## ATTIVITÀ RICHIESTE
A - Copia dall'articolo sulle sanzioni il passo compreso tra "Alla fine le" e "d’infanzia di Putin.", incluse queste ultime parole.
B - Elenca tutte le aziende e le banche che l'articolo sulle sanzioni cita per nome.
C - Secondo l'articolo sulle sanzioni, quanti funzionari russi ha inserito nella lista nera il governo di Washington?

## ESTRATTO DELLA FONTE
Alla fine le annunciate nuove sanzioni per punire Mosca a causa della sua reazione al colpo di stato filoccidentale a Kiev sono arrivate. Ieri il governo di Washington ha annunciato di aver inserito nella lista nera sette funzionari russi, tra i quali il numero uno del colosso energetico Rosneft, Igor Sechin, e ben 17 imprese legate alla cerchia del presidente russo Vladmir Putin. 

Tra quelle sanzionate ci sono la banca Rossiya, le società dell’oligarca Gennady Timchenko, uno dei proprietari di Gazprom, e quelle dei fratelli Arkady e Boris Rotenberg, uomini di fiducia del presidente russo e amici d’infanzia di Putin.

## DATI FORNITI
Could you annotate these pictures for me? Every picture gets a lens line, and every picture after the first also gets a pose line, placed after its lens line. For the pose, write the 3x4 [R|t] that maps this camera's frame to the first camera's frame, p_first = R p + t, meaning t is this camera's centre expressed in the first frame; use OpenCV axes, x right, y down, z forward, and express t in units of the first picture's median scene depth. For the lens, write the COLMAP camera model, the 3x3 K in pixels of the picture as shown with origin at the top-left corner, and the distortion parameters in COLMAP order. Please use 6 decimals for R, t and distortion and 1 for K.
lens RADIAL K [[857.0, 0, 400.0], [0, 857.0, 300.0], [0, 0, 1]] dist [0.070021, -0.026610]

* * *

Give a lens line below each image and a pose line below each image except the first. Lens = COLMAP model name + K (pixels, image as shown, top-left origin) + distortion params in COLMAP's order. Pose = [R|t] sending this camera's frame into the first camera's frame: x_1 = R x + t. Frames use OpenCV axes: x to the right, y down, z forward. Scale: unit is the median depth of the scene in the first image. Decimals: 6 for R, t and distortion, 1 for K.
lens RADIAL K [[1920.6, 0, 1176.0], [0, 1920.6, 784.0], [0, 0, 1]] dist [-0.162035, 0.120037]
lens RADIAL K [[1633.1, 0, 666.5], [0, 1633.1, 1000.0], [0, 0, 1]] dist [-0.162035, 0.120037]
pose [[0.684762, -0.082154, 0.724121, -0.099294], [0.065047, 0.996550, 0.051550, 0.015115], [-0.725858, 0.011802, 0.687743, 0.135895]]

## ESERCIZIO SVOLTO
A -
Alla fine le annunciate nuove sanzioni per punire Mosca a causa della sua reazione al colpo di stato filoccidentale a Kiev sono arrivate. Ieri il governo di Washington ha annunciato di aver inserito nella lista nera sette funzionari russi, tra i quali il numero uno del colosso energetico Rosneft, Igor Sechin, e ben 17 imprese legate alla cerchia del presidente russo Vladmir Putin. 

Tra quelle sanzionate ci sono la banca Rossiya, le società dell’oligarca Gennady Timchenko, uno dei proprietari di Gazprom, e quelle dei fratelli Arkady e Boris Rotenberg, uomini di fiducia del presidente russo e amici d’infanzia di Putin.

B - Rosneft, banca Rossiya, Gazprom

C - Sette funzionari russi.